Thursday, March 18, 2004 10:23:45 AM

Post# of 704044
Stow, what do you want to bet that insiders blow out option positions aggressively with this SB-driven pump??

Is Yahoo Selling Out for Short-Term Gain? CIO Magazine
http://comment.cio.com/soundoff/030404.html

The good news, for websites that live or die by the graces of advertisers, is that online ads are back in fashion. The Wall Street Journal reports that online ad spending grew 20 percent last year, and Forrester Research predicts that it will grow another 23 percent this year. Naturally, some of the greatest beneficiaries of that phenomenon are search engines like Google and Yahoo and Ask Jeeves. Yahoo, for example, saw its ad revenues balloon 84 percent in 2003. Consequently, most business students would argue that this is not the best time for Yahoo to throw a new business strategy into its play book, especially if that new strategy could damage an existing business model that is paying off handsomely. Of course, that argument is purely academic. In the real world, business tends to go, as they say, for broke.

On Tuesday, Yahoo announced that it would aggressively expand its program of “paid inclusion,” a practice that lets websites pay to guarantee that they will be listed in search results. The details of Yahoo’s paid inclusion program can be confusing, but the benefits are clear. For instance, Yahoo will continue to index a vast number of websites that do not pay for inclusion (because if it didn’t, search results would be worthless) but its index of paying sites will be updated far more frequently than its index of non-paying sites. Paying sites, which pay an annual fee of either $49 or $29 plus a small commission each time a user clicks on the listing, will be intermingled with non-paying sites, with no indication as to which search results are paying customers and which are not. Yahoo makes it clear that membership in the paid inclusion program will not influence the order in which search results appear. That order, says Yahoo, will be determined solely by the mathematical relevance of the site—payment simply guarantees that the site will be included in the index of sites searched for relevance.
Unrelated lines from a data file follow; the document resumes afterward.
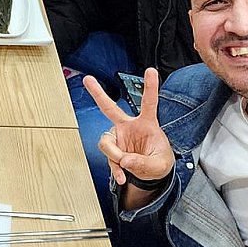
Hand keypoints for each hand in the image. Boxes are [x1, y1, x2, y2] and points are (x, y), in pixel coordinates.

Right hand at [82, 67, 174, 187]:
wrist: (151, 176)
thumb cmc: (159, 162)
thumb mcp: (159, 165)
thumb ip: (144, 163)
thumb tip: (124, 160)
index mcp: (147, 124)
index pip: (148, 102)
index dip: (150, 86)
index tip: (150, 71)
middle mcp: (129, 127)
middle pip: (110, 108)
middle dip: (98, 94)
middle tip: (88, 80)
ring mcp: (118, 138)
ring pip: (106, 142)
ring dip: (114, 155)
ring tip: (125, 166)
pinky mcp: (113, 150)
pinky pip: (108, 158)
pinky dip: (115, 169)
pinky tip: (122, 176)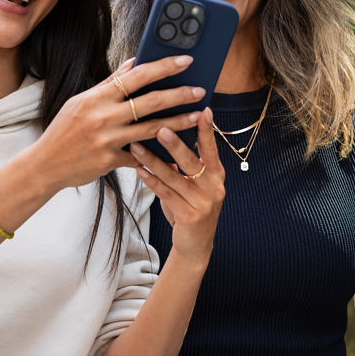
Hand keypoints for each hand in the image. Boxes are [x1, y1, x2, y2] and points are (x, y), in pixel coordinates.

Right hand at [28, 55, 207, 191]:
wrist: (46, 164)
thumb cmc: (65, 130)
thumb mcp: (82, 101)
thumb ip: (110, 83)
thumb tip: (134, 62)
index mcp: (96, 96)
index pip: (136, 75)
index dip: (163, 66)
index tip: (185, 60)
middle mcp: (103, 116)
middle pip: (150, 101)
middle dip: (180, 94)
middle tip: (200, 90)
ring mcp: (107, 140)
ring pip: (152, 129)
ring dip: (179, 122)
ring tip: (197, 116)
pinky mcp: (110, 161)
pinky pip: (141, 156)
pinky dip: (158, 152)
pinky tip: (177, 149)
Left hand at [128, 110, 223, 262]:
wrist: (195, 245)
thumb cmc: (191, 207)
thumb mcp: (194, 185)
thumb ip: (185, 165)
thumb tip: (167, 134)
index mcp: (217, 175)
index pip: (212, 149)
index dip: (207, 130)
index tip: (203, 110)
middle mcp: (214, 187)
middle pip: (193, 161)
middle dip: (176, 144)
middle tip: (161, 127)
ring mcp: (204, 203)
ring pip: (174, 177)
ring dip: (154, 161)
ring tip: (137, 146)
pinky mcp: (190, 216)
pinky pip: (166, 194)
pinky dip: (151, 181)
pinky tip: (138, 170)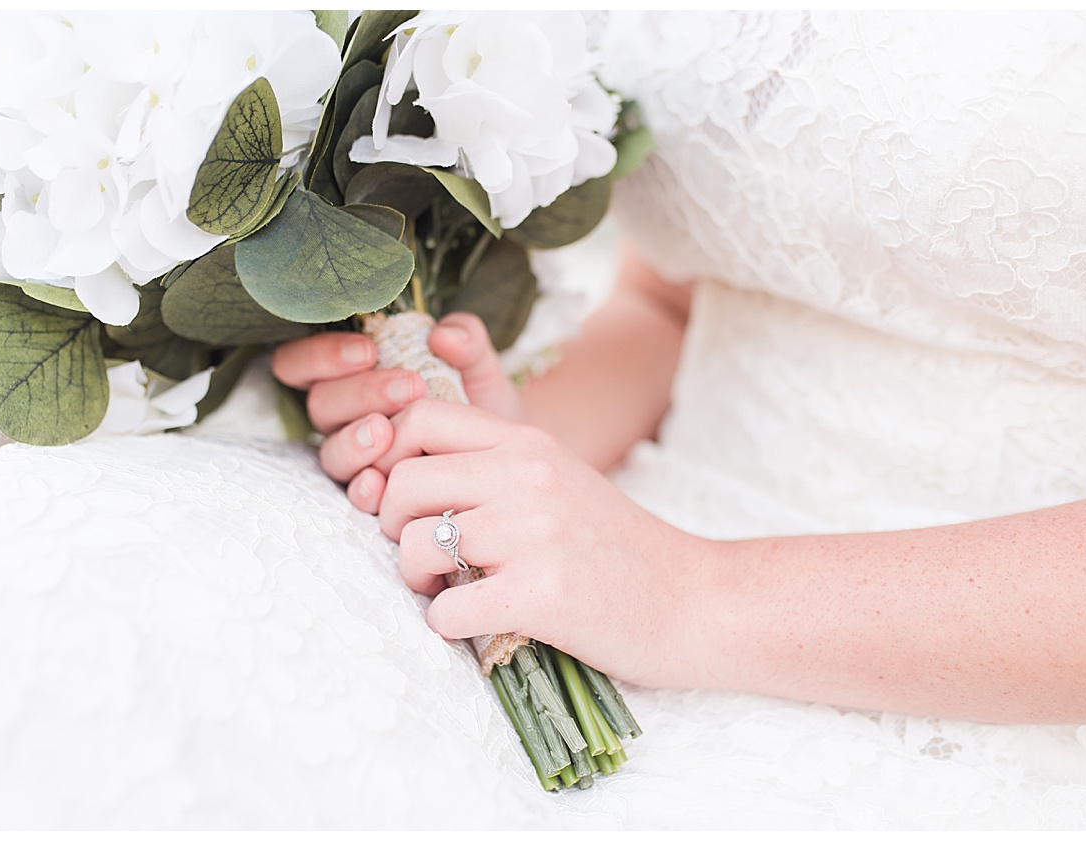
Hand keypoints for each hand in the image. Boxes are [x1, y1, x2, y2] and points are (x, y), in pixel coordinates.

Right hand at [271, 312, 521, 513]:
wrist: (507, 455)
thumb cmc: (480, 403)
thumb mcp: (479, 367)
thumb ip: (465, 341)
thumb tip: (442, 334)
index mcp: (352, 377)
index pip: (304, 362)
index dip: (322, 355)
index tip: (367, 351)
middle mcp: (345, 418)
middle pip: (320, 404)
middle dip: (360, 394)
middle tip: (408, 389)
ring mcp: (356, 459)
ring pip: (330, 450)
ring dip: (355, 440)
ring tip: (387, 431)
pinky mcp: (375, 495)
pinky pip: (353, 493)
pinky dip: (363, 488)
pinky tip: (380, 483)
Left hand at [372, 398, 702, 686]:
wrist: (696, 601)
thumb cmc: (616, 548)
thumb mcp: (559, 481)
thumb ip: (493, 467)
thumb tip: (398, 477)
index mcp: (529, 443)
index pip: (420, 418)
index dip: (390, 458)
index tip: (406, 499)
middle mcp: (529, 476)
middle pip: (404, 483)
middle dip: (393, 525)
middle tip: (423, 554)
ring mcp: (535, 534)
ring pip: (415, 544)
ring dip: (416, 578)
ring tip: (447, 589)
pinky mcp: (541, 595)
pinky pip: (445, 611)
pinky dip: (447, 625)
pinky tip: (475, 624)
The paid inclusion effort will no doubt boost Yahoo’s revenues, at least in the short term. One analyst told The New York Times that the program could generate as much as $100 million a year. But there is also evidence suggesting that it could wound the search engine’s credibility, and consequently reduce its traffic in the long term. On Wednesday, the day after Yahoo announced the expansion of its paid inclusion program, Ask Jeeves Inc., another search engine, said it was discontinuing its own paid inclusion effort. Jim Lanzone, Ask Jeeves vice president of product management, told The Wall Street Journal that paid inclusion “impacts the relevance of the results,” and that consequently it was “not in the best interests of our users.” Additional criticism of the paid inclusion practice comes, not surprisingly, from Google, which does not accept money for inclusion in general search results. Google co-founder Larry Page told The New York Times that search results should be as objective as news articles, and should be free of any financial influence.

What do you think? If search results appear in order of relevance, does it really matter if some sites pay for inclusion and others don’t? Or is Yahoo selling its reputation as an objective search engine for short-term gain?